4 out of 5 stars

A copy of this was provided free of charge from the publisher in return for an honest review.

He is used to some of the more exotic regions of the planet but a commission is a commission and he agrees to take on the filming of a pair of Goshawks in the place that he remembers from a childhood growing up in Ringwood on the edge of the New Forest. He meets up with one of the rangers who takes him to the locations where he knows they are nesting. The first is the best with regards to location, but there are no birds around. They spend longer looking at the other sites but have no luck. A hunch takes them back to the original one and there on the nest is a female. He has found his pair.

There is a sublime chaos about ancient woodland that speaks of perfect natural balance, and for me, such places nourish the soul like no other environment.

Just as he is preparing the site the lockdown is announced in March 2020. It looks like he won’t be filming them anytime soon, but a few weeks into the lockdown he gets the permissions that he needs to undertake the filming. HE is in the forest at a time when it feels like the world has stopped. Gone is the constant rumble of traffic across the A31, the skies are silent and empty as nothing is flying out of Southampton and Bournemouth. There is just him and this pair of Goshawks.

So begins a spring and summer of studying these birds in perfect peace, as well as the pain and pleasure of climbing 50 feet up in the air to sit in a cramped hide all day to film a pair of Goshawks. He managed to get 400 hours of filming in the end. But there is much more to that book than this. He takes time away from the Goshawks to see Curlews, a much-endangered species as well as filming a family of fox cubs in a ditch near where their earth is.

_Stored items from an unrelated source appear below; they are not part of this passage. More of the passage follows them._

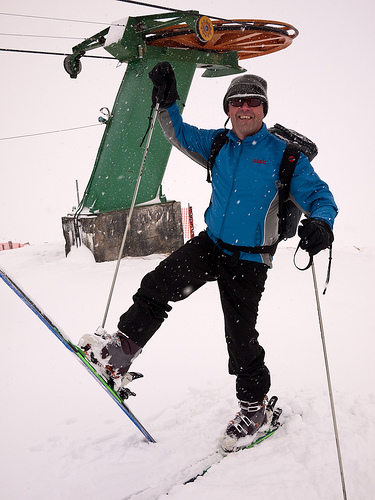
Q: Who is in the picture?
A: A man.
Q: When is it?
A: Day time.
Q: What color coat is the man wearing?
A: Blue.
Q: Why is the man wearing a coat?
A: It is cold.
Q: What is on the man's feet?
A: Skis.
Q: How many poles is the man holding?
A: 2.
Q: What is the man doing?
A: Skiing.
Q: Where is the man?
A: In the snow.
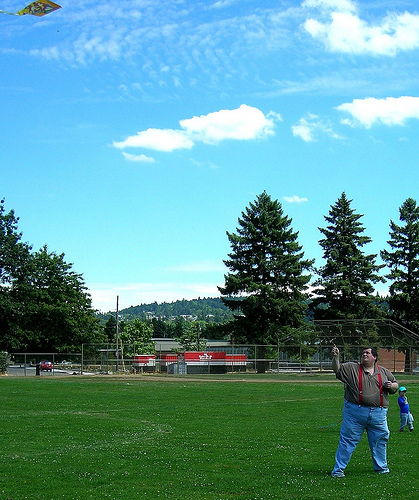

For most, the tangled web of a forest canopy is a dangerous, impenetrable barrier. Even a peregrine wouldn’t enter it at speed. Yet – as we have come to see – goshawks aren’t like other birds.

As the restrictions are slowly lifted after the first lockdown the people return to the New Forest. Then as restrictions are eased again the forest fills with cars and people. They are taking their lockdown frustrations out on the place and leave litter, block roads and driveways and generally get angry anyone for no apparent reason. He worries that the noise will cause the Goshawks to abandon the nest, but they are more of stronger stuff, they are not the alpha predator for no reason at all. He carries on the filming, watching the chicks consume vast quantities of small birds and mammals.

There is much more depth to this book than just the diary of his filming. It is also the story of a thousand-year-old forest during one of the strangest times in our recent history, but it is a collection of thoughts on our wider relationship with the natural world and how we need to change to make it better, rather than just ruin it all the time. I did like this book a lot. It is a short book so his prose is taut and considered; there is not a wasted word here, however, he still manages to convey the brutal beauty of these fantastic birds. The diary format works really well too, it is a reminder that whatever happens in our own little worlds, the earth keeps turning and gradually changing each and every day. There was a brief eulogy to his late father, Chris, at the end of the book; he shared happy times with his father in the New Forest and lockdowns and work commitments meant that he never spent as much time with him in that last year. His life was cruelly taken too quickly by cancer at the end of 2020.